Come al solito la regia, sempre attenta a quel dettaglio che racconta di più senza parlare, e la sceneggiatura, sempre impeccabile nei dialoghi ma con alcune difficoltà nell'intreccio narrativo nelle varie sotto trame, sono un marchio di fabbrica della serie. D'altronde la storia e i suoi intrecci sono sempre stati più dei pretesti per poter raccontare i suoi meravigliosi personaggi, per dare libero sfogo a grandi interpretazioni. Lo stile di Peaky Blinders è poi arricchito dalle eccellenti ricostruzioni d'epoca accompagnato da una fotografia che gioca su luci e ombre e visioni oniriche, e da musiche sempre al top, nonostante in nessun episodio sia presente la storica sigla. 
La sesta stagione può non avere la stessa azione delle precedenti, ma il suo sostituto è uno sguardo molto più importante sulle lotte intime degli Shelby. Nonostante questo, lascia agli Shelby ancora molti problemi irrisolti che vedremo sulla pellicola. Anthony Byrne, che dirige l'intera stagione anche questa volta, è ancora una volta straordinario nel creare un'atmosfera che abbandona sempre di più la sua dimensione gangster per trovare il proprio posto quasi in una storia di fantasmi. Lo sono Arthur, Michael, Polly. Quindi dobbiamo ringraziare gli autori che hanno fatto un lavoro straordinario sotto questo punto di vista: tutta la stagione è un lungo addio a Helen McCory e alla sua Polly che, pur non apparendo fisicamente (se non in un paio di flashback), viene menzionata praticamente in ogni episodio. Prima ancora dei personaggi, però, i punti forti sono le sue camminate, i suoi rallenty, le sue esplosioni improvvise, la nebbia che aleggia per gran parte della stagione, il suo perenne inverno. Gli episodi sono stati probabilmente rimaneggiati dopo la morte di Helen McCrory, ma in questa sua assenza Steven Knight ha ancora una volta trovato una risposta, come d'altronde in ogni figura femminile che ha accompagnato Tommy: Tommy è solo con sé stesso, ma non è spacciato, perché nelle donne della sua vita riesce ancora a scorgere i suoi mille volti, uguali e contrari, e dunque a continuare a confrontarsi con essi e con sé stesso. Grace prima, ora Polly e poi Ruby. Di fatto, questa sesta stagione ha l'aspetto di una marcia funebre.
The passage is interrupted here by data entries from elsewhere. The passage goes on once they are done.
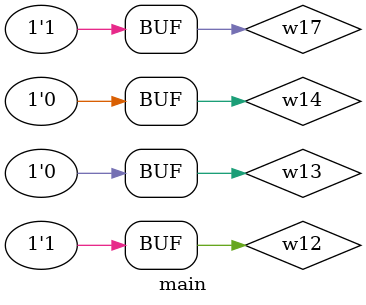
<source format=v>

`timescale 1ns/1ns

module main;    //: root_module
supply0 w14;    //: /sn:0 {0}(654,415)(654,436)(603,436){1}
//: {2}(599,436)(566,436)(566,415){3}
//: {4}(601,438)(601,455){5}
reg R;    //: {0}(606,353)(535,353){1}
//: {2}(531,353)(503,353){3}
//: {4}(501,351)(501,336){5}
//: {6}(59:499,353)(442,353){7}
//: {8}(533,355)(533,406)(552,406){9}
supply1 w17;    //: /sn:0 {0}(620,315)(620,292){1}
supply1 w12;    //: /sn:0 {0}(625,86)(625,63){1}
supply0 w13;    //: /sn:0 {0}(650,191)(650,213)(608,213){1}
//: {2}(604,213)(571,213)(571,191){3}
//: {4}(606,215)(606,231){5}
reg S;    //: {0}(611,94)(591,94){1}
//: {2}(587,94)(505,94){3}
//: {4}(503,92)(503,81){5}
//: {6}(56:501,94)(436,94){7}
//: {8}(589,96)(589,182)(636,182){9}
wire w6;    //: /sn:0 {0}(625,119)(625,103){1}
wire w16;    //: /sn:0 {0}(620,345)(620,332){1}
wire Q;    //: {0}(50:765,383)(656,383){1}
//: {2}(654,381)(654,273)(532,273)(532,184){3}
//: {4}(534,182)(557,182){5}
//: {6}(532,180)(532,127)(611,127){7}
//: {8}(652,383)(622,383){9}
//: {10}(620,381)(620,362){11}
//: {12}(618,383)(566,383)(566,398){13}
//: {14}(654,385)(654,398){15}
wire _Q;    //: {0}(50:759,159)(694,159){1}
//: {2}(690,159)(652,159){3}
//: {4}(648,159)(627,159){5}
//: {6}(625,157)(625,136){7}
//: {8}(623,159)(571,159)(571,174){9}
//: {10}(650,161)(650,174){11}
//: {12}(692,161)(692,252)(584,252)(584,321){13}
//: {14}(586,323)(606,323){15}
//: {16}(584,325)(584,406)(640,406){17}
//: enddecls

  //: VDD g4 (w12) @(636,63) /sn:0 /anc:1 /w:[ 1 ]
  //: joint g8 (w13) @(606, 213) /anc:1 /w:[ 1 -1 2 4 ]
  //: joint g34 (S) @(503, 94) /w:[ 3 4 6 -1 ]
  _GGPMOS #(2, 1) g3 (.Z(w6), .S(w12), .G(S));   //: @(619,94) /sn:0 /anc:1 /w:[ 1 0 0 ]
  _GGNMOS #(2, 1) g13 (.Z(Q), .S(w14), .G(_Q));   //: @(648,406) /sn:0 /anc:1 /w:[ 15 0 17 ]
  _GGPMOS #(2, 1) g2 (.Z(_Q), .S(w6), .G(Q));   //: @(619,127) /sn:0 /anc:1 /w:[ 7 0 7 ]
  _GGNMOS #(2, 1) g1 (.Z(_Q), .S(w13), .G(S));   //: @(644,182) /sn:0 /anc:1 /w:[ 11 0 9 ]
  //: joint g11 (S) @(589, 94) /anc:1 /w:[ 1 -1 2 8 ]
  //: VDD g16 (w17) @(631,292) /sn:0 /anc:1 /w:[ 1 ]
  //: comment g28 @(26,299) /anc:1
  //: /line:"3) Stelle den Schalter \"S\" wieder auf die \"off\" Position"
  //: /line:"und drücke die Leertaste 10 bis 20 mal. Die Signale"
  //: /line:"\"Q\" und \"_Q\" bleiben bestehen."
  //: /end
  //: joint g10 (Q) @(654, 383) /anc:1 /w:[ 1 2 8 14 ]
  //: LED g32 (Q) @(772,383) /sn:0 /R:3 /w:[ 0 ] /type:0
  //: SWITCH g19 (R) @(425,353) /sn:0 /anc:1 /w:[ 7 ] /st:0 /dn:0
  //: comment g27 @(25,193) /anc:1
  //: /line:"2) Drücke die Leertaste 10 bis 20 mal um den Simulator"
  //: /line:"vorzurücken. Beachte, daß beide Signale,"
  //: /line:"\"Q\" und \"_Q\", im unbekannten Zustand sind."
  //: /line:"Schalte jetzt \"S\" ein (durch Draufklicken)"
  //: /line:"und drücke die Leertaste weitere 10 bis 20 Male"
  //: /line:"Das \"Q\" Signal wird auf high gehen und das"
  //: /line:"\"_Q\" Signal auf low."
  //: /line:""
  //: /end
  //: SWITCH g6 (S) @(419,94) /sn:0 /anc:1 /w:[ 7 ] /st:0 /dn:0
  //: joint g9 (_Q) @(692, 159) /anc:1 /w:[ 1 -1 2 12 ]
  //: joint g7 (Q) @(620, 383) /anc:1 /w:[ 9 10 12 -1 ]
  //: LED g31 (_Q) @(766,159) /sn:0 /R:3 /w:[ 0 ] /type:0
  _GGPMOS #(2, 1) g15 (.Z(w16), .S(w17), .G(_Q));   //: @(614,323) /sn:0 /anc:1 /w:[ 1 0 15 ]
  //: joint g20 (w14) @(601, 436) /anc:1 /w:[ 1 -1 2 4 ]
  //: comment g39 @(20,12) /sn:0
  //: /line:"<a href=\"../index.v\">[ZURÜCK]</a>"
  //: /end
  //: comment g29 @(26,355) /anc:1
  //: /line:"4) Schalter durch Klicken den \"R\" Schalter aus"
  //: /line:"und drücke die Leertaste 10 bis 20 mal."
  //: /line:"Das \"_Q\" Signal wird high und das \"Q\""
  //: /line:"Signal geht auf low."
  //: /end
  //: GROUND g17 (w14) @(601,461) /sn:0 /anc:1 /w:[ 5 ]
  //: comment g25 @(26,42)
  //: /line:"Diese Schaltung ist ein einfaches Flipflop, das aus"
  //: /line:"zwei CMOS NOR Gattern auf Transistorebene konstruiert ist."
  //: /end
  //: GROUND g5 (w13) @(606,237) /sn:0 /anc:1 /w:[ 5 ]
  _GGPMOS #(2, 1) g14 (.Z(Q), .S(w16), .G(R));   //: @(614,353) /sn:0 /anc:1 /w:[ 11 0 0 ]
  //: joint g36 (R) @(501, 353) /w:[ 3 4 6 -1 ]
  //: joint g24 (_Q) @(625, 159) /anc:1 /w:[ 5 6 8 -1 ]
  //: joint g21 (Q) @(532, 182) /anc:1 /w:[ 4 6 -1 3 ]
  //: joint g23 (_Q) @(650, 159) /anc:1 /w:[ 3 -1 4 10 ]
  //: LED g35 (R) @(501,329) /sn:0 /w:[ 5 ] /type:0
  _GGNMOS #(2, 1) g0 (.Z(_Q), .S(w13), .G(Q));   //: @(565,182) /sn:0 /anc:1 /w:[ 9 3 5 ]
  //: joint g22 (R) @(533, 353) /anc:1 /w:[ 1 -1 2 8 ]
  //: comment g26 @(26,101) /anc:1
  //: /line:"1) Starte die Simulation durch Klicken auf den"
  //: /line:"\"Abspielen\" Knopf oder durch Auswahl von \"Beginn"
  //: /line:"Simulation\" aus dem \"Simulieren\" Menu."
  //: /line:"Setze Tastköpfe auf die \"S\", \"R\", \"Q\" und \"_Q\""
  //: /line:"Signale (durch Doppelklick auf sie). Das \"_Q\""
  //: /line:"Signal ist das negierte \"Q\" mit einem Überstrich."
  //: /end
  _GGNMOS #(2, 1) g12 (.Z(Q), .S(w14), .G(R));   //: @(560,406) /sn:0 /anc:1 /w:[ 13 3 9 ]
  //: joint g18 (_Q) @(584, 323) /anc:1 /w:[ 14 13 -1 16 ]
  //: LED g33 (S) @(503,74) /sn:0 /w:[ 5 ] /type:0
  //: comment g30 @(23,420) /anc:1
  //: /line:"5) Lege den \"R\" Schalter in die off Position"
  //: /line:"und drücke die Leertaste 10 bis 20 mal. Die"
  //: /line:"\"Q\" und \"_Q\" Signale werden gleich bleiben."
  //: /end

endmodule
//: /netlistEnd


</source>
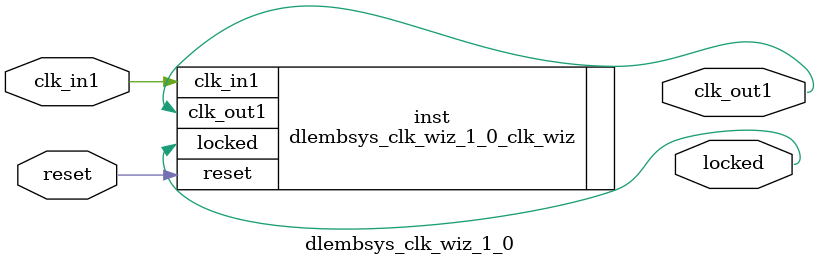
<source format=v>


`timescale 1ps/1ps

(* CORE_GENERATION_INFO = "dlembsys_clk_wiz_1_0,clk_wiz_v6_0_11_0_0,{component_name=dlembsys_clk_wiz_1_0,use_phase_alignment=true,use_min_o_jitter=false,use_max_i_jitter=false,use_dyn_phase_shift=false,use_inclk_switchover=false,use_dyn_reconfig=false,enable_axi=0,feedback_source=FDBK_AUTO,PRIMITIVE=MMCM,num_out_clk=1,clkin1_period=10.000,clkin2_period=10.000,use_power_down=false,use_reset=true,use_locked=true,use_inclk_stopped=false,feedback_type=SINGLE,CLOCK_MGR_TYPE=NA,manual_override=false}" *)

module dlembsys_clk_wiz_1_0 
 (
  // Clock out ports
  output        clk_out1,
  // Status and control signals
  input         reset,
  output        locked,
 // Clock in ports
  input         clk_in1
 );

  dlembsys_clk_wiz_1_0_clk_wiz inst
  (
  // Clock out ports  
  .clk_out1(clk_out1),
  // Status and control signals               
  .reset(reset), 
  .locked(locked),
 // Clock in ports
  .clk_in1(clk_in1)
  );

endmodule

</source>
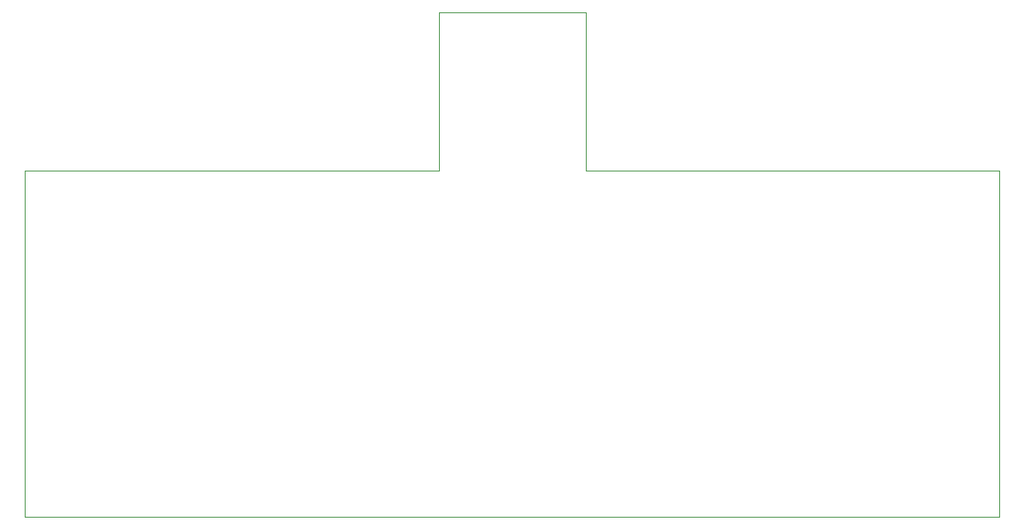
<source format=gm1>
G04 #@! TF.GenerationSoftware,KiCad,Pcbnew,(5.1.0)-1*
G04 #@! TF.CreationDate,2019-06-07T12:29:44-04:00*
G04 #@! TF.ProjectId,PSX Breakout,50535820-4272-4656-916b-6f75742e6b69,rev?*
G04 #@! TF.SameCoordinates,Original*
G04 #@! TF.FileFunction,Profile,NP*
%FSLAX46Y46*%
G04 Gerber Fmt 4.6, Leading zero omitted, Abs format (unit mm)*
G04 Created by KiCad (PCBNEW (5.1.0)-1) date 2019-06-07 12:29:44*
%MOMM*%
%LPD*%
G04 APERTURE LIST*
%ADD10C,0.050000*%
G04 APERTURE END LIST*
D10*
X89954000Y-76200000D02*
X89954000Y-111760000D01*
X107950000Y-76200000D02*
X89954000Y-76200000D01*
X189954000Y-76200000D02*
X189954000Y-111760000D01*
X165735000Y-76200000D02*
X189954000Y-76200000D01*
X189954000Y-111760000D02*
X89954000Y-111760000D01*
X147574000Y-76200000D02*
X165735000Y-76200000D01*
X147574000Y-59944000D02*
X147574000Y-76200000D01*
X132461000Y-76200000D02*
X107950000Y-76200000D01*
X132461000Y-59944000D02*
X132461000Y-76200000D01*
X132461000Y-59944000D02*
X147574000Y-59944000D01*
M02*

</source>
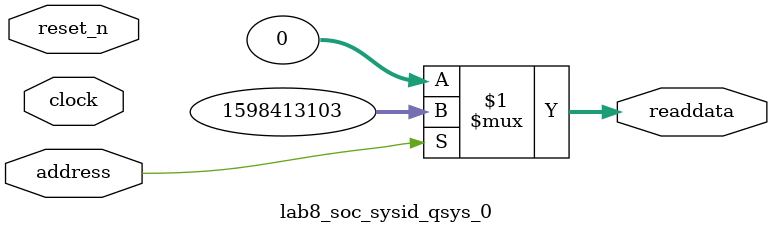
<source format=v>



// synthesis translate_off
`timescale 1ns / 1ps
// synthesis translate_on

// turn off superfluous verilog processor warnings 
// altera message_level Level1 
// altera message_off 10034 10035 10036 10037 10230 10240 10030 

module lab8_soc_sysid_qsys_0 (
               // inputs:
                address,
                clock,
                reset_n,

               // outputs:
                readdata
             )
;

  output  [ 31: 0] readdata;
  input            address;
  input            clock;
  input            reset_n;

  wire    [ 31: 0] readdata;
  //control_slave, which is an e_avalon_slave
  assign readdata = address ? 1598413103 : 0;

endmodule



</source>
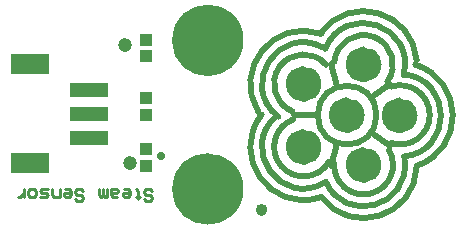
<source format=gts>
%FSLAX23Y23*%
%MOIN*%
G70*
G01*
G75*
G04 Layer_Color=8388736*
%ADD10R,0.118X0.039*%
%ADD11R,0.118X0.059*%
%ADD12R,0.035X0.031*%
%ADD13C,0.010*%
%ADD14C,0.020*%
%ADD15C,0.039*%
%ADD16C,0.236*%
%ADD17C,0.000*%
%ADD18C,0.000*%
%ADD19C,0.020*%
%ADD20C,0.059*%
%ADD21C,0.004*%
%ADD22R,0.126X0.047*%
%ADD23R,0.126X0.067*%
%ADD24R,0.043X0.039*%
%ADD25C,0.047*%
%ADD26C,0.028*%
D13*
X454Y122D02*
X460Y116D01*
X473D01*
X480Y122D01*
Y129D01*
X473Y135D01*
X460D01*
X454Y142D01*
Y148D01*
X460Y155D01*
X473D01*
X480Y148D01*
X434Y122D02*
Y129D01*
X441D01*
X428D01*
X434D01*
Y148D01*
X428Y155D01*
X388D02*
X401D01*
X408Y148D01*
Y135D01*
X401Y129D01*
X388D01*
X382Y135D01*
Y142D01*
X408D01*
X362Y129D02*
X349D01*
X342Y135D01*
Y155D01*
X362D01*
X368Y148D01*
X362Y142D01*
X342D01*
X329Y155D02*
Y129D01*
X323D01*
X316Y135D01*
Y155D01*
Y135D01*
X309Y129D01*
X303Y135D01*
Y155D01*
X224Y122D02*
X231Y116D01*
X244D01*
X250Y122D01*
Y129D01*
X244Y135D01*
X231D01*
X224Y142D01*
Y148D01*
X231Y155D01*
X244D01*
X250Y148D01*
X191Y155D02*
X204D01*
X211Y148D01*
Y135D01*
X204Y129D01*
X191D01*
X185Y135D01*
Y142D01*
X211D01*
X172Y155D02*
Y129D01*
X152D01*
X145Y135D01*
Y155D01*
X132D02*
X113D01*
X106Y148D01*
X113Y142D01*
X126D01*
X132Y135D01*
X126Y129D01*
X106D01*
X86Y155D02*
X73D01*
X67Y148D01*
Y135D01*
X73Y129D01*
X86D01*
X93Y135D01*
Y148D01*
X86Y155D01*
X54Y129D02*
Y155D01*
Y142D01*
X47Y135D01*
X41Y129D01*
X34D01*
D14*
X1075Y570D02*
D03*
X895Y400D02*
D03*
X985Y505D02*
D03*
Y295D02*
D03*
X1185Y235D02*
D03*
X1130Y400D02*
D03*
X1305D02*
D03*
X1185Y570D02*
D03*
X1045Y675D02*
D03*
D15*
X754Y650D02*
D03*
X728Y587D02*
D03*
X665Y561D02*
D03*
X602Y587D02*
D03*
X576Y650D02*
D03*
X665Y739D02*
D03*
X728Y713D02*
D03*
X602D02*
D03*
Y218D02*
D03*
X728D02*
D03*
X665Y244D02*
D03*
X576Y155D02*
D03*
X602Y92D02*
D03*
X665Y66D02*
D03*
X728Y92D02*
D03*
X754Y155D02*
D03*
D16*
X665Y650D02*
D03*
Y155D02*
D03*
D19*
X855Y85D02*
G03*
X855Y85I-10J0D01*
G01*
X1228Y401D02*
G03*
X1228Y401I-98J0D01*
G01*
X1264Y512D02*
G03*
X1087Y579I-79J58D01*
G01*
X1060Y569D02*
G03*
X948Y414I-75J-64D01*
G01*
X951Y387D02*
G03*
X1070Y245I34J-92D01*
G01*
X1087Y240D02*
G03*
X1270Y285I98J-5D01*
G01*
X1277Y308D02*
G03*
X1277Y495I30J94D01*
G01*
X1318Y534D02*
G03*
X1057Y622I-133J36D01*
G01*
X1051Y626D02*
G03*
X901Y396I-66J-121D01*
G01*
X897Y401D02*
G03*
X1057Y178I88J-106D01*
G01*
X1059Y179D02*
G03*
X1322Y250I126J56D01*
G01*
X1320Y263D02*
G03*
X1318Y537I-15J137D01*
G01*
X1362Y584D02*
G03*
X1043Y676I-177J-14D01*
G01*
X1044Y672D02*
G03*
X835Y411I-59J-167D01*
G01*
X845Y403D02*
G03*
X1038Y126I140J-108D01*
G01*
X1043Y129D02*
G03*
X1362Y231I142J106D01*
G01*
X1362Y232D02*
G03*
X1357Y569I-57J168D01*
G01*
X1213Y461D02*
X1273Y506D01*
X1075Y570D02*
X1098Y498D01*
X952Y401D02*
X1030Y401D01*
X1075Y233D02*
X1098Y304D01*
X1213Y341D02*
X1273Y297D01*
D20*
X1159Y401D02*
G03*
X1159Y401I-30J0D01*
G01*
X1335Y400D02*
G03*
X1335Y400I-30J0D01*
G01*
X1215Y570D02*
G03*
X1215Y570I-30J0D01*
G01*
X1015Y505D02*
G03*
X1015Y505I-30J0D01*
G01*
Y295D02*
G03*
X1015Y295I-30J0D01*
G01*
X1215Y235D02*
G03*
X1215Y235I-30J0D01*
G01*
X754Y650D02*
G03*
X754Y650I-89J0D01*
G01*
Y155D02*
G03*
X754Y155I-89J0D01*
G01*
D21*
X1273Y506D02*
Y508D01*
D22*
X270Y326D02*
D03*
Y405D02*
D03*
Y484D02*
D03*
Y326D02*
D03*
D23*
X73Y240D02*
D03*
Y570D02*
D03*
D24*
X460Y288D02*
D03*
Y232D02*
D03*
X460Y597D02*
D03*
Y653D02*
D03*
Y402D02*
D03*
Y458D02*
D03*
D25*
X405Y240D02*
D03*
X390Y635D02*
D03*
D26*
X510Y265D02*
D03*
M02*

</source>
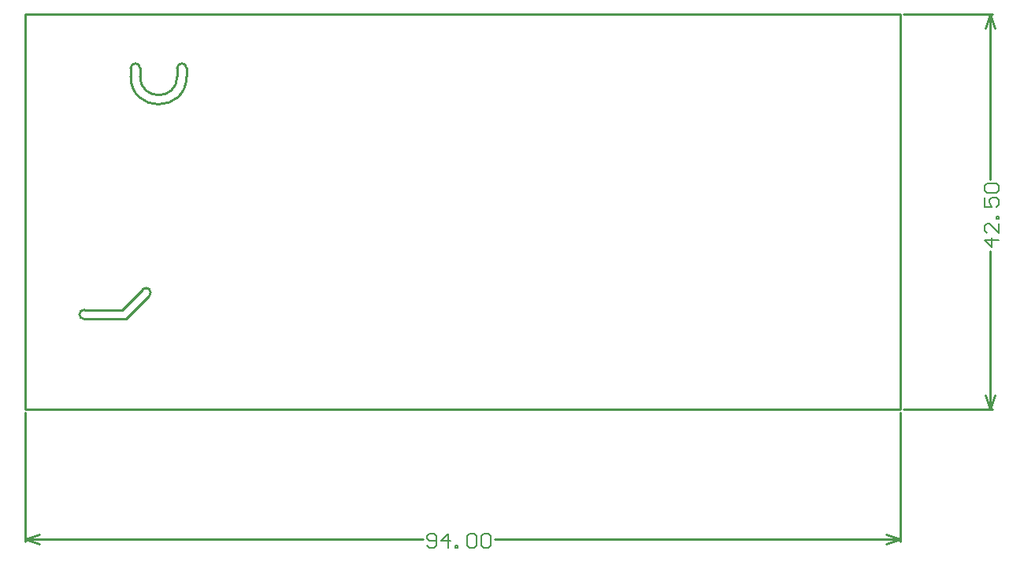
<source format=gm1>
G04*
G04 #@! TF.GenerationSoftware,Altium Limited,Altium Designer,20.0.13 (296)*
G04*
G04 Layer_Color=16711935*
%FSLAX43Y43*%
%MOMM*%
G71*
G01*
G75*
%ADD15C,0.254*%
%ADD86C,0.152*%
D15*
X81300Y135800D02*
G03*
X85300Y135800I2000J0D01*
G01*
X80300Y135800D02*
G03*
X86300Y135800I3000J0D01*
G01*
X81300Y136700D02*
G03*
X80300Y136700I-500J0D01*
G01*
X86300Y136700D02*
G03*
X85300Y136700I-500J0D01*
G01*
X75300Y110700D02*
G03*
X75300Y109700I0J-500D01*
G01*
X82300Y112200D02*
G03*
X81593Y112907I-354J354D01*
G01*
X69000Y100000D02*
X163000D01*
Y142500D01*
X69000D02*
X163000D01*
X69000Y100000D02*
Y142500D01*
X81300Y135800D02*
Y136700D01*
X80300Y135800D02*
Y136700D01*
X85300Y135800D02*
Y136700D01*
X86300Y135800D02*
Y136700D01*
X75300Y110700D02*
X79375D01*
X81575Y112900D01*
X75300Y109700D02*
X79800D01*
X82287Y112188D01*
X69000Y86000D02*
X70524Y86508D01*
X69000Y86000D02*
X70524Y85492D01*
X161476D02*
X163000Y86000D01*
X161476Y86508D02*
X163000Y86000D01*
X69000D02*
X111759D01*
X119428D02*
X163000D01*
X69000Y85746D02*
Y99619D01*
X163000Y85746D02*
Y99619D01*
X172192Y101524D02*
X172700Y100000D01*
X173208Y101524D01*
X172700Y142500D02*
X173208Y140976D01*
X172192D02*
X172700Y142500D01*
Y100000D02*
Y117009D01*
Y124678D02*
Y142500D01*
X163381Y100000D02*
X172954D01*
X163381Y142500D02*
X172954D01*
D86*
X112166Y85340D02*
X112420Y85086D01*
X112927D01*
X113181Y85340D01*
Y86355D01*
X112927Y86609D01*
X112420D01*
X112166Y86355D01*
Y86102D01*
X112420Y85848D01*
X113181D01*
X114451Y85086D02*
Y86609D01*
X113689Y85848D01*
X114705D01*
X115213Y85086D02*
Y85340D01*
X115467D01*
Y85086D01*
X115213D01*
X116482Y86355D02*
X116736Y86609D01*
X117244D01*
X117498Y86355D01*
Y85340D01*
X117244Y85086D01*
X116736D01*
X116482Y85340D01*
Y86355D01*
X118006D02*
X118260Y86609D01*
X118768D01*
X119021Y86355D01*
Y85340D01*
X118768Y85086D01*
X118260D01*
X118006Y85340D01*
Y86355D01*
X173614Y118177D02*
X172091D01*
X172852Y117416D01*
Y118431D01*
X173614Y119955D02*
Y118939D01*
X172598Y119955D01*
X172345D01*
X172091Y119701D01*
Y119193D01*
X172345Y118939D01*
X173614Y120463D02*
X173360D01*
Y120717D01*
X173614D01*
Y120463D01*
X172091Y122748D02*
Y121732D01*
X172852D01*
X172598Y122240D01*
Y122494D01*
X172852Y122748D01*
X173360D01*
X173614Y122494D01*
Y121986D01*
X173360Y121732D01*
X172345Y123256D02*
X172091Y123510D01*
Y124018D01*
X172345Y124271D01*
X173360D01*
X173614Y124018D01*
Y123510D01*
X173360Y123256D01*
X172345D01*
M02*

</source>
La fine della quinta stagione di Peaky Blinders aveva lasciato Tommy con la consapevolezza di aver finalmente trovato l'uomo che non poteva battere, ma la sesta stagione rivela che quest'uomo non è altro che Thomas Shelby stesso. Ecco il culto dell'anti-eroe, cui c'ha abituato Steven Knight per ben sei stagioni: anche Tommy può sembrare un santo se si trova contro un gruppo organizzato che vuole ucciderlo. E così siamo stati abituati ad osservare il limite entro cui la spietatezza degli Shelby si sarebbe potuta spingere. È così che la stagione si dipana tutta sul desiderio di vendetta dei personaggi, sui rimorsi e sui rimpianti che continuano ad ossessionare Tommy attraverso incubi ad occhi aperti (Grace nella passata stagione e Lizzie in questa). Le credenze e l'identità gitane tornano prepotentemente in quest'ultima stagione, proprio come un ritorno alle origini del personaggio, che oramai non si fa più scrupoli davanti a niente e nessuno. Sempre apprezzato il ritorno di Alfie ancora con le sue massime di vita tra il ridicolo e il saggio. Come in Gomorra - La Serie e molti altri show di mafia, anche in questo caso non vi può essere redenzione per i personaggi.